Most clinicians, however, are convinced that these symptoms exist and are caused by statins. The incidence of statin myalgia has been estimated at 10% from observational studies.1 The Effect of Statins on Skeletal Muscle Performance (STOMP) study is the only randomized, controlled double-blind study designed specifically to examine the effects of statins on skeletal muscle.3 The STOMP trial had predefined criteria for statin myalgia, which included onset of symptoms during treatment, persistence for 2 weeks, symptom resolution within 2 weeks of treatment cessation, and symptom reappearance within 4 week of restarting treatment. Nineteen of 203 patients treated with statins and 10 of 217 patients treated with placebo met the study definition of myalgia (9.4% vs 4.6%, P = .054). This finding did not reach statistical significance, but it indicates a 94.6% probability that statins were responsible for the symptoms. This result occurred even though the study participants were young (mean age, 44.1 years), healthy, and treated with statins for only 6 months. Creatine kinase values were not different between the 2 groups. These results not only suggest that the true incidence of statin myalgia is approximately 5% but also support the observation that approximately 10% of patients will report symptoms of myalgia. Collins et al2 reanalyzed the STOMP trial data after including 29 patients treated with atorvastatin and 10 with placebo who discontinued participation because of personal reasons, yielding a P value of .08 and used this finding to support their assertion that statins do not cause muscle symptoms without markedly increased CK levels.

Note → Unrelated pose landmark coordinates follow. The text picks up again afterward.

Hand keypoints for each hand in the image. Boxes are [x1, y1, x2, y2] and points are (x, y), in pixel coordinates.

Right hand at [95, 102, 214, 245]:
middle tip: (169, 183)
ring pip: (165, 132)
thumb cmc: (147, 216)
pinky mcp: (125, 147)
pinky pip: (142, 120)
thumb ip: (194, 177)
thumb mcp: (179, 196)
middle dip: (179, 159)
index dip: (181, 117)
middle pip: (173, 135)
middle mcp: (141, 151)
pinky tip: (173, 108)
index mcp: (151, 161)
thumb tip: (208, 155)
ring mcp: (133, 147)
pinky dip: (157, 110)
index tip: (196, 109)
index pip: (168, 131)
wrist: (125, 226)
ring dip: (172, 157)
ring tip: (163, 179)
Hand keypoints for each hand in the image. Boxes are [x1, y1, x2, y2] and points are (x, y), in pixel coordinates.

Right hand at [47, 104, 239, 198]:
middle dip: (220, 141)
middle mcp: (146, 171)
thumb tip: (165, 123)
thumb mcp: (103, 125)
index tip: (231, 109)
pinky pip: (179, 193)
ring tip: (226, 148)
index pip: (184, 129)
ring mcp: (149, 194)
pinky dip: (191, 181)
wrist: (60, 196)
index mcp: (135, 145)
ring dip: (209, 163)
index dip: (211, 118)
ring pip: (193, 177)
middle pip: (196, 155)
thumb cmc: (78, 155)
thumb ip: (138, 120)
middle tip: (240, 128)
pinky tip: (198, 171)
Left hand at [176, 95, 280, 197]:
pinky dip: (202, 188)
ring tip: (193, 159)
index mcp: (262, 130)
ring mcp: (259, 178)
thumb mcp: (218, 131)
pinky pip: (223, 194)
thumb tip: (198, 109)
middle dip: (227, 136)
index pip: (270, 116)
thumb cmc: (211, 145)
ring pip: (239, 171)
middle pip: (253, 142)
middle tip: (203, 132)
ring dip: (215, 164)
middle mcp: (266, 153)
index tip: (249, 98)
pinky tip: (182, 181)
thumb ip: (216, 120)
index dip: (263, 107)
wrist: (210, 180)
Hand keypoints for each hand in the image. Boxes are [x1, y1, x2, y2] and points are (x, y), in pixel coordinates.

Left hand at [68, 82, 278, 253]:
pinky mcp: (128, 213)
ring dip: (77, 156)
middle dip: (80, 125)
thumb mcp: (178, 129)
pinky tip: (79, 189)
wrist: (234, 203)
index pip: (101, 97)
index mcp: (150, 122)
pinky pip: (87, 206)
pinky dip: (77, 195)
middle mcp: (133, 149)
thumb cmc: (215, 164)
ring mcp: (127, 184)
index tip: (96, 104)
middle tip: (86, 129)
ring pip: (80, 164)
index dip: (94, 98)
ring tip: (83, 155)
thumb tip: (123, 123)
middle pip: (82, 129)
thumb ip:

Diagnosing true statin-associated muscle symptoms is difficult. In the Goal Achievement After Utilizing an Anti PCSK9 Antibody in Statin Intolerant Subjects (GAUSS-3) study,4 the presence of statin myalgia was determined by randomly assigning patients with presumed statin muscle symptoms to receive either 20 mg of atorvastatin or placebo each day for 10 weeks followed by a 2-week hiatus before crossover to the alternative treatment. Only 209 patients (42.6%) developed muscle symptoms during atorvastatin treatment. An additional 130 (26.5%) developed muscle symptoms during placebo-only treatment, 48 (9.6%) developed muscle symptoms during both treatments, and 85 (17.3%) did not develop symptoms during either treatment.

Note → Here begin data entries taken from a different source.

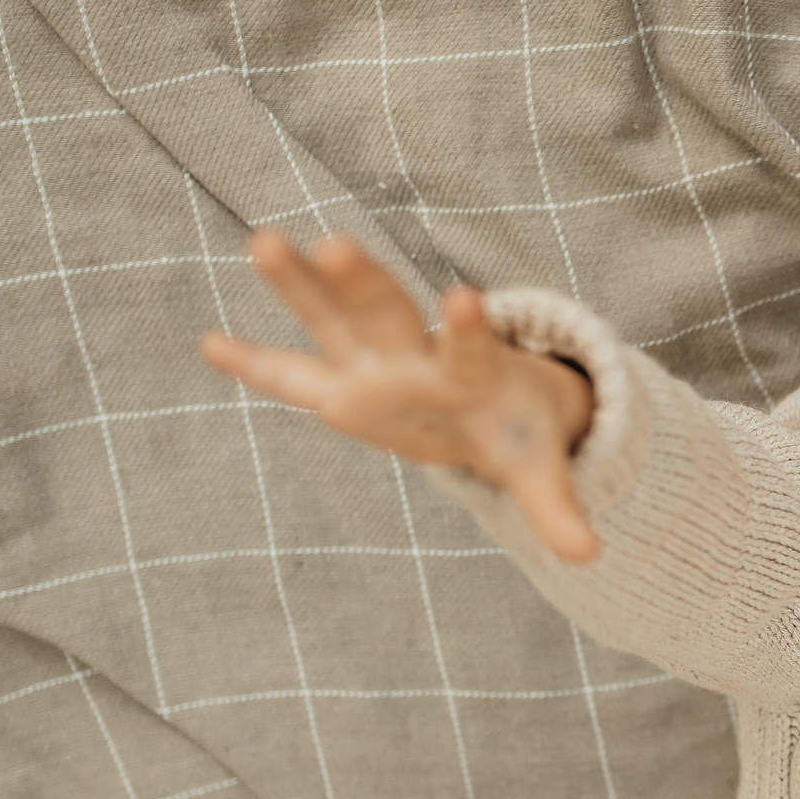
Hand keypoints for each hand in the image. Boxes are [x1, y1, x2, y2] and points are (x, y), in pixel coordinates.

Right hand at [199, 230, 601, 562]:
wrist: (497, 406)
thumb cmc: (515, 430)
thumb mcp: (536, 472)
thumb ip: (557, 509)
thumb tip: (591, 557)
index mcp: (468, 374)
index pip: (469, 346)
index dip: (466, 328)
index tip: (464, 298)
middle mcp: (414, 356)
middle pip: (388, 312)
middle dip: (363, 281)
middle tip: (337, 242)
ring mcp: (375, 361)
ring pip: (335, 315)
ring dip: (301, 282)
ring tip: (267, 242)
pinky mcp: (343, 381)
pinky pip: (291, 373)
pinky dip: (254, 364)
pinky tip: (209, 344)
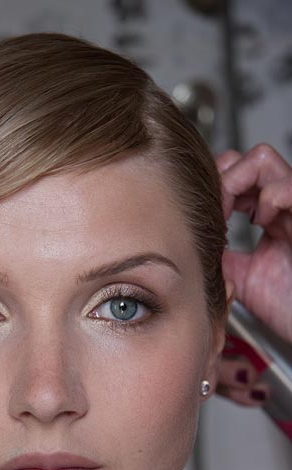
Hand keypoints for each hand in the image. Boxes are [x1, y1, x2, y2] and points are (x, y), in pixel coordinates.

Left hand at [215, 143, 291, 406]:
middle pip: (247, 160)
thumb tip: (189, 243)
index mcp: (269, 218)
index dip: (215, 186)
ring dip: (239, 179)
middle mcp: (282, 208)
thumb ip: (219, 254)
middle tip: (215, 208)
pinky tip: (262, 219)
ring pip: (264, 160)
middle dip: (223, 176)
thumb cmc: (287, 307)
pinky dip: (271, 194)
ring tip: (234, 211)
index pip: (237, 176)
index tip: (203, 212)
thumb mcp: (239, 276)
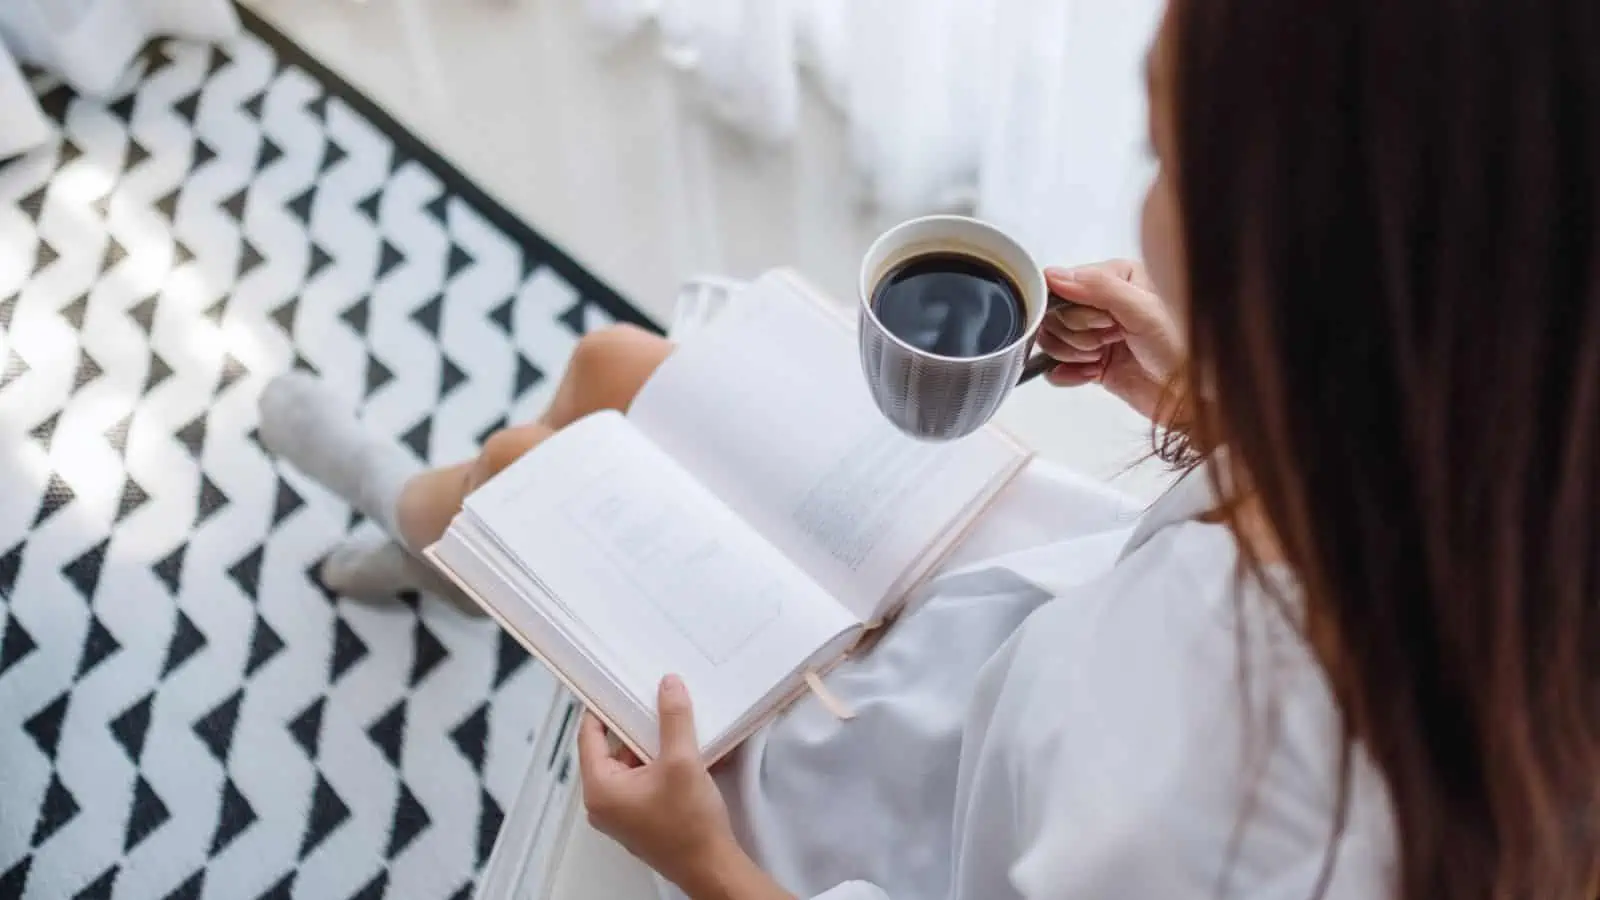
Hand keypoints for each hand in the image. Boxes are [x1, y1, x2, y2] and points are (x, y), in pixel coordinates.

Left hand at [580, 676, 786, 898]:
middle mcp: (605, 803)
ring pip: (629, 764)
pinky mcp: (640, 818)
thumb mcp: (682, 761)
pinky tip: (681, 754)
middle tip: (652, 704)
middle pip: (611, 749)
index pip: (589, 737)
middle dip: (634, 727)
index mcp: (601, 789)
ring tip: (673, 730)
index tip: (611, 689)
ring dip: (650, 746)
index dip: (601, 709)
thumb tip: (668, 688)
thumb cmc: (690, 829)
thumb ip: (673, 719)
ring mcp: (622, 813)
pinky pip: (642, 780)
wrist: (712, 866)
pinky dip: (657, 764)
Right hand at [1038, 260, 1182, 421]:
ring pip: (1052, 340)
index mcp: (1117, 277)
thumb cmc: (1181, 349)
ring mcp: (1095, 332)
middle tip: (1110, 340)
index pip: (1064, 286)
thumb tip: (1055, 276)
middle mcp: (1103, 302)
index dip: (1077, 310)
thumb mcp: (1143, 309)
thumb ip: (1099, 287)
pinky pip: (1056, 365)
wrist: (1187, 395)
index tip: (1104, 323)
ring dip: (1074, 354)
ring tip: (1102, 357)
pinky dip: (1069, 374)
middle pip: (1055, 315)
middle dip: (1078, 334)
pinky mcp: (1091, 360)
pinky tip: (1092, 374)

Other evidence supports the idea that statins can cause skeletal muscle symptoms without abnormal CK values. Muscle biopsies show differences in gene expression among patients with statin-associated muscle symptoms during statin treatment and compared them with asymptomatic controls.5 Statins also produce slight increases in average CK levels and augment the increase in CK observed after exercise.1 Rhabdomyolysis is more frequent in participants in RCTs who are receiving statins and have variants in the gene for solute carrier organic anion transporter family member 1B1 (SLCO1B1),2 which regulates hepatic statin uptake. The SLCO1B1 gene variants that reduce hepatic uptake allow more statin to escape the liver and enter the extra portal circulation and ultimately skeletal muscle. The SLCO1B1 variants are also associated with mild muscle adverse effects in study participants treated with statins.6
How could the statin RCTs miss detecting mild statin-related muscle adverse effects such as myalgia? By not asking. A review of 44 statin RCTs reveals that only 1 directly asked about muscle-related adverse effects.7 In the STOMP trial, investigators called patients twice monthly to ask specifically about muscle symptoms.